• _Document excerpt_
##############################
Lecture #3: Improving Our Program

CS 111 - Winter 2015

Scribed by: Ashutosh Shiledar, Nicholas Chung, Jason Yoon, Derek Nguyen

Contents

-

Performance Improvement

-

In the previous lecture, we completed the basic word count (wc) program designed to give the user the number of words in a file upon turning on the computer. However, the wc program has not been optimized, and it currently repeats the following instructions until the overall task is complete:

  1. the CPU asks the disk controller if it’s ready
  2. when the disk controller signals ready, the CPU reads some portion of a sector on the disk to fill the buffer (RAM)
  3. the data read into the buffer is processed
  4. once all the data in the buffer is processed, return to step 1

To improve the performance of the application, we will consider several options to improve the speed of the process in this lecture.

1. Double Buffering

-

Originally, the program cannot begin processing data until the necessary data is read from the disk into the buffer and cannot continue reading data until the data in the buffer is completely processed. Double buffering is a technique that allows the application to read in data from the disk (via the disk controller) while processing the data in the buffer (RAM). After the first read, the application can process the data currently in the buffer while reading the data in the disk into a separate buffer. To maximize efficiency of double buffering, the read and process times should be as similar as possible; if the two times are equal, then the speed of the program can be halved. The following diagrams – under the assumption that reading data from the disk takes longer than processing the data – illustrate the difference between the original program with and without double buffering:

2. Increased Buffer Size

-

With double buffering, we can decrease the time it takes the program to complete; however, we have only considered adding a buffer. What effect would increasing the buffer length have on the performance of the program? Well, we originally read in only the bits we need from the disk, which may not necessarily be continuous on the disk. We can make use of a larger buffer size by reading all the bits between those that we need immediately to reduce Rotational latency (caused by waiting for the bits on the disk that we need to rotate to the read head).

3. Direct Memory Access (DMA)

-

If we recall from the previous lecture, the CPU will ask for data from the disk via the disk controller and then immediately transfer the data into in the buffer (this process is called programmed I/O or PIO). For example, insl is one such command that requires the data be passed through the CPU during its journey from the disk to RAM. In contrast, we can use another technique known as direct memory access (DMA) to remove the CPU as the middleman. In DMA, the CPU will schedule the disk controller to grab the desired data from the disk and then pass the data through the bus and into the RAM. Afterwards, the CPU can query the disk about the status of the data buffering and carry on with its tasks once the necessary data has been properly stored. The following diagrams contrast PIO and DMA:

Modularity & Abstraction

-

Modularity describes the extent of a partition on a system into smaller components, which can interact with each other to perform the functionalities of the original system. If modularity breaks a system into smaller components that – in the end – accomplish the same tasks, why would we need to spend the effort to modularize our systems? Well, modularity comes with some benefits, one of which is reducing debugging time. Since the moth in the machine, debugging has been a critical issue that programmers around the world have had to face, and many spend much of their time trying to remove issues or “bugs” from their code. We will illustrate how modularity can help reduce the time it takes to reduce to debug a block of code.
##############################
• _Records shown_
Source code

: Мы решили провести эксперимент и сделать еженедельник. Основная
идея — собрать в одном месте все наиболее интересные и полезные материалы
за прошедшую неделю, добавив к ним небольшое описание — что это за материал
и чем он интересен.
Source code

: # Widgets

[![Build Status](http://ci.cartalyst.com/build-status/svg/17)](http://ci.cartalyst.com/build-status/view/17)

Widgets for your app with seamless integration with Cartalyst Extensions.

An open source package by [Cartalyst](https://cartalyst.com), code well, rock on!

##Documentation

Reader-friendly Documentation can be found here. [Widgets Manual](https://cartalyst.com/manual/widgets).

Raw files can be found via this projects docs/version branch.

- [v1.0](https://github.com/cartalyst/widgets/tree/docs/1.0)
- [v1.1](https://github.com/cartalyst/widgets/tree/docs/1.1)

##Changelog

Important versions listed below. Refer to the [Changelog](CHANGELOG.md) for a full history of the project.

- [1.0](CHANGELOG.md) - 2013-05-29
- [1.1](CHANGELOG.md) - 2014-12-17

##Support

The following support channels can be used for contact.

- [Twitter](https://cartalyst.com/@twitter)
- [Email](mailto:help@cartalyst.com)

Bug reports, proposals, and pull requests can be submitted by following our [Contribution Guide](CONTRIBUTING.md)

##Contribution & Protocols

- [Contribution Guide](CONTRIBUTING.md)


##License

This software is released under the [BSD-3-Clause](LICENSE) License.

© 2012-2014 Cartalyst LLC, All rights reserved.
##############################
• _Work request_
In the lecture notes on improving the word count program, what is the name for the process in which the CPU itself moves data from the disk into the buffer? The records have nothing to do with what's asked here.

• _Response to the task_
Programmed I/O, or PIO.